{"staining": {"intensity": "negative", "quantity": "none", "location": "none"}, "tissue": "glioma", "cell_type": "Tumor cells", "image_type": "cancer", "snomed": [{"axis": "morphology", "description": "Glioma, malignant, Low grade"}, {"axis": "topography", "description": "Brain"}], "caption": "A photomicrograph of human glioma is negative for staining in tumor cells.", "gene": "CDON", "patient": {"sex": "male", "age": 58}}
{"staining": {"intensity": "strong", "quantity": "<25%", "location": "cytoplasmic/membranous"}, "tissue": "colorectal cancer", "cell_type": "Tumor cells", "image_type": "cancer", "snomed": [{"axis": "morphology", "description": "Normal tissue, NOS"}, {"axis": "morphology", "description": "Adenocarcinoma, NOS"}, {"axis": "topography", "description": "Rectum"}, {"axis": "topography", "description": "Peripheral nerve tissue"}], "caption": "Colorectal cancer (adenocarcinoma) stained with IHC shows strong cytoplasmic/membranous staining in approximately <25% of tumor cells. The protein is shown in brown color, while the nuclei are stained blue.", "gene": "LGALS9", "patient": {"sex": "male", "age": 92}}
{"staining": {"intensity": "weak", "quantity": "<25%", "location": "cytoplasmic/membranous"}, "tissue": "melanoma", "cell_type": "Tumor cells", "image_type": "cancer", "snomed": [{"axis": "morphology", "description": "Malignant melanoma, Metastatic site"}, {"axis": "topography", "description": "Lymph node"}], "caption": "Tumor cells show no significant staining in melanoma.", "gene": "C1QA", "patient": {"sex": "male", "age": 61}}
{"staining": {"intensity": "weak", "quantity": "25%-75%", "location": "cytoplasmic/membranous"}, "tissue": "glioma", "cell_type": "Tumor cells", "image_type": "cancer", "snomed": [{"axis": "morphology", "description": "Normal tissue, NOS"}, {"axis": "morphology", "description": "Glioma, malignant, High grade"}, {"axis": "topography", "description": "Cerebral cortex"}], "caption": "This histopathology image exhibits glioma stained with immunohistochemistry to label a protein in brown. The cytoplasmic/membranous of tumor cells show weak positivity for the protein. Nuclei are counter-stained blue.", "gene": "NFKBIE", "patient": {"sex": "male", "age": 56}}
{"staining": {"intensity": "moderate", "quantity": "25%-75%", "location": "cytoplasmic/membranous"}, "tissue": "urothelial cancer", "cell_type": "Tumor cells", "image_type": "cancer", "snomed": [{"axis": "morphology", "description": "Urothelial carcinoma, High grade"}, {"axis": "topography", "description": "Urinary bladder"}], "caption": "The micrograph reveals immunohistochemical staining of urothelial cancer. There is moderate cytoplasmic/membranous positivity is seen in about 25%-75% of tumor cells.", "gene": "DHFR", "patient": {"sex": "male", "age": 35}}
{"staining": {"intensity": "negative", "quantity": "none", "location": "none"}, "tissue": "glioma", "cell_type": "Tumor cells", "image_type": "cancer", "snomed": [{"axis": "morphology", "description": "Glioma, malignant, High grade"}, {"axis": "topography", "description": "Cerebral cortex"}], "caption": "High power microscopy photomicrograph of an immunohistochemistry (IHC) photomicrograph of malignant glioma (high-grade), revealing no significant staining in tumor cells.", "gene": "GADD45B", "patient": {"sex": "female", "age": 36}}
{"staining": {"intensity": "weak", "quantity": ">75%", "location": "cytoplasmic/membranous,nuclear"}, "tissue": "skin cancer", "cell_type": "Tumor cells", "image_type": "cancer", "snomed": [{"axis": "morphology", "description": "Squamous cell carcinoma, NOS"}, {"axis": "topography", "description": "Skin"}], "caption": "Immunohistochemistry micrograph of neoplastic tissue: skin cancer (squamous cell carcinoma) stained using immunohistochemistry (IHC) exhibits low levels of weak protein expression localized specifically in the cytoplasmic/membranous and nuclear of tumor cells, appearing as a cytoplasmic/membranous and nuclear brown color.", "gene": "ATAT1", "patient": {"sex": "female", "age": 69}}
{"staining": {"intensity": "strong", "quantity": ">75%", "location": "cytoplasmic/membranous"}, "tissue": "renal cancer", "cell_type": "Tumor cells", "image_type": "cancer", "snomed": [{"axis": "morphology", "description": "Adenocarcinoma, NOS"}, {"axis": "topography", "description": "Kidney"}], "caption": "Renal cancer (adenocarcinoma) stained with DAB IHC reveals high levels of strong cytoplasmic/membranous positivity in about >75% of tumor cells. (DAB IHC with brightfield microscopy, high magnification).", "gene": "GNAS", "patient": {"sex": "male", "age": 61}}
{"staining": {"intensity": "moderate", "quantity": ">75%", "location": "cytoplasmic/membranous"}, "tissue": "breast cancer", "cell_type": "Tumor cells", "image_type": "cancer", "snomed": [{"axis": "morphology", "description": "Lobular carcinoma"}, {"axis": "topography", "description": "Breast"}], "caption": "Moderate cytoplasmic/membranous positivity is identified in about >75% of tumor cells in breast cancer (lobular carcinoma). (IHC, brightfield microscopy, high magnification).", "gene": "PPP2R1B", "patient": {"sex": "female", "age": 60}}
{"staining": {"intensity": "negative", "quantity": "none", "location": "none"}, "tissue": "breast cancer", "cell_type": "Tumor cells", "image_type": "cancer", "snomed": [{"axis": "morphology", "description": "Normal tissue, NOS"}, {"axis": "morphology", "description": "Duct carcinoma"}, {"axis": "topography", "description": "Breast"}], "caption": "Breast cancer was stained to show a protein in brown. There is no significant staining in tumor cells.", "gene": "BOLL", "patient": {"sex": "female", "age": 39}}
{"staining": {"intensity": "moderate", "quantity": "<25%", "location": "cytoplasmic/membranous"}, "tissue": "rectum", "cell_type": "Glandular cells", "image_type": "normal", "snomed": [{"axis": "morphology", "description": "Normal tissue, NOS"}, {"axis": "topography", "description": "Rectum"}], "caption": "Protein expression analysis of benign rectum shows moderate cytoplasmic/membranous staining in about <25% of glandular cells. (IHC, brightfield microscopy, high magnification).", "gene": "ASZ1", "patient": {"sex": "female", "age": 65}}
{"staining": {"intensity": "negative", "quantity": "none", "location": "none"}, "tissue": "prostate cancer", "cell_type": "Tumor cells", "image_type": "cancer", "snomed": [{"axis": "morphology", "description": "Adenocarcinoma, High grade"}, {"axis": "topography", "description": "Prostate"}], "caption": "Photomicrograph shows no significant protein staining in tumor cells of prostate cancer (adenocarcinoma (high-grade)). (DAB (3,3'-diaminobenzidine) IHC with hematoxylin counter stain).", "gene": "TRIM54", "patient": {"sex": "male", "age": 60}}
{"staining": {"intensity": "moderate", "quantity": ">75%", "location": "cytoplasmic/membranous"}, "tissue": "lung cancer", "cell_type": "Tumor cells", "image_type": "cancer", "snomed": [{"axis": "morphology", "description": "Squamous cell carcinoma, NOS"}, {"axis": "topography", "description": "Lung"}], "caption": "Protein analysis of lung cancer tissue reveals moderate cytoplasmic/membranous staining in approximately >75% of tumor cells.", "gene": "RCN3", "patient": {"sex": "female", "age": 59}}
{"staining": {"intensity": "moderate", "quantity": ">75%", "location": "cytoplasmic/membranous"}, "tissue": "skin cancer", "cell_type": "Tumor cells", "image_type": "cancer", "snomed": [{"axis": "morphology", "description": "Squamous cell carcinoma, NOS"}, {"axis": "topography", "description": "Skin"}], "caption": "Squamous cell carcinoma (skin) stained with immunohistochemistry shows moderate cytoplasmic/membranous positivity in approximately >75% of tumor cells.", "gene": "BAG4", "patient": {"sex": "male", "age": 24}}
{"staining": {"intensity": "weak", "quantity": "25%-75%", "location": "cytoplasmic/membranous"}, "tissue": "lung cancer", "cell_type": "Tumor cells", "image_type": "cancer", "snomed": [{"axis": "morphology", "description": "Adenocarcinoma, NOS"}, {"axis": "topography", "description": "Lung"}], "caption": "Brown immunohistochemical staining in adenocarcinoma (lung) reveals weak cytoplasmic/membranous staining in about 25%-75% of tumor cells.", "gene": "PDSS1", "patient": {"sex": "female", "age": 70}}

● ● ● ● ● ● ●

ACTIVITY – Begin with the first line of the listing above and write out each line exactly, ending with the line that contains "stained with IHC".

WRITTEN SOLUTION –
{"staining": {"intensity": "negative", "quantity": "none", "location": "none"}, "tissue": "glioma", "cell_type": "Tumor cells", "image_type": "cancer", "snomed": [{"axis": "morphology", "description": "Glioma, malignant, Low grade"}, {"axis": "topography", "description": "Brain"}], "caption": "A photomicrograph of human glioma is negative for staining in tumor cells.", "gene": "CDON", "patient": {"sex": "male", "age": 58}}
{"staining": {"intensity": "strong", "quantity": "<25%", "location": "cytoplasmic/membranous"}, "tissue": "colorectal cancer", "cell_type": "Tumor cells", "image_type": "cancer", "snomed": [{"axis": "morphology", "description": "Normal tissue, NOS"}, {"axis": "morphology", "description": "Adenocarcinoma, NOS"}, {"axis": "topography", "description": "Rectum"}, {"axis": "topography", "description": "Peripheral nerve tissue"}], "caption": "Colorectal cancer (adenocarcinoma) stained with IHC shows strong cytoplasmic/membranous staining in approximately <25% of tumor cells. The protein is shown in brown color, while the nuclei are stained blue.", "gene": "LGALS9", "patient": {"sex": "male", "age": 92}}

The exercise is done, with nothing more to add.